Managing S3 Object Lock legal hold - Amazon Simple Storage Service

Managing S3 Object Lock legal hold

S3 Object Lock enables you to place a legal hold on an object version. Like setting a retention period, a legal hold prevents an object version from being overwritten or deleted. However, a legal hold doesn't have an associated retention period and remains in effect until removed.

You can use S3 Batch Operations with Object Lock to add legal holds to many Amazon S3 objects at once . You can do this by listing the target objects in your manifest and submitting that list to Batch Operations. Your S3 Batch Operations job with Object Lock legal hold runs until completion, until cancellation, or until a failure state is reached.

S3 Batch Operations verifies that Object Lock is enabled on your S3 bucket before processing any keys in the manifest. To perform the object operations and bucket level validation, S3 Batch Operations needs s3:GetBucketObjectLockConfiguration, and s3:PutObjectLegalHold in an IAM role allowing S3 Batch Operations to call S3 Object Lock on your behalf.

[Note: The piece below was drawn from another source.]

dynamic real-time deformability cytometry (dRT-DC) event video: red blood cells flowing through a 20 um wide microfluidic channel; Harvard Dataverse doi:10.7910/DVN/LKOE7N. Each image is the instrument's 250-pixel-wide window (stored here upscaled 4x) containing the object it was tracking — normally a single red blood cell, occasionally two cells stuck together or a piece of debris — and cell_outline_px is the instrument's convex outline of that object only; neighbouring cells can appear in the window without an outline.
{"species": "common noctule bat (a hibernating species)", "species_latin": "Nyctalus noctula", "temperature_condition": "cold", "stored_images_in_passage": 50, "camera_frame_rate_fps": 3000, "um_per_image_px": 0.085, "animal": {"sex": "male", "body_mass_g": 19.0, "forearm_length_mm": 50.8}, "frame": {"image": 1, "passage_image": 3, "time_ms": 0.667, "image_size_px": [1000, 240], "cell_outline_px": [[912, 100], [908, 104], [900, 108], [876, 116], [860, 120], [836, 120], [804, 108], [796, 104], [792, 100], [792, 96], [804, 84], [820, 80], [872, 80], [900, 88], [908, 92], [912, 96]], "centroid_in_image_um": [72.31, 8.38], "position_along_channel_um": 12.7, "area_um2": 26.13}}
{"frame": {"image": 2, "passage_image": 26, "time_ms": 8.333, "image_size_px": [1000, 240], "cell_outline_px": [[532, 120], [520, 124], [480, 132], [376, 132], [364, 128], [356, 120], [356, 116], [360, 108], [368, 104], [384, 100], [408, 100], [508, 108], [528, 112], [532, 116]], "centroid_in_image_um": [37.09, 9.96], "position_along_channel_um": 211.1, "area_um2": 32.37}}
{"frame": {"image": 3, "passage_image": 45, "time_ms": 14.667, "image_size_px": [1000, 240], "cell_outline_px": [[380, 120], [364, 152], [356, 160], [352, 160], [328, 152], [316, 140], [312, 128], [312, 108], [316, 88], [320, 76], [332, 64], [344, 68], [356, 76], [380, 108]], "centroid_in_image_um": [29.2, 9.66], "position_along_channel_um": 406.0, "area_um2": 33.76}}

When you create the S3 Batch Operations job to remove the legal hold, you just need to specify Off as the legal hold status. For more information, see Managing Amazon S3 object locks.

For information about how to use this operation with the REST API, see S3PutObjectRetention in the CreateJob operation in the Amazon Simple Storage Service API Reference.

For an AWS Command Line Interface example of using this operation, see Use S3 Batch Operations with S3 Object Lock legal hold.

For an AWS SDK for Java example, see Use S3 Batch Operations to turn off S3 Object Lock legal hold.

  • S3 Batch Operations does not make any bucket level changes.

  • All objects listed in the manifest must be in the same bucket.

  • Versioning and S3 Object Lock must be configured on the bucket where the job is performed.

  • The operation works on the latest version of the object unless a version is explicitly specified in the manifest.

  • s3:PutObjectLegalHold permission is required in your IAM role to add or remove legal hold from objects.

  • s3:GetBucketObjectLockConfiguration IAM permission is required to confirm that S3 Object Lock is enabled for the S3 bucket.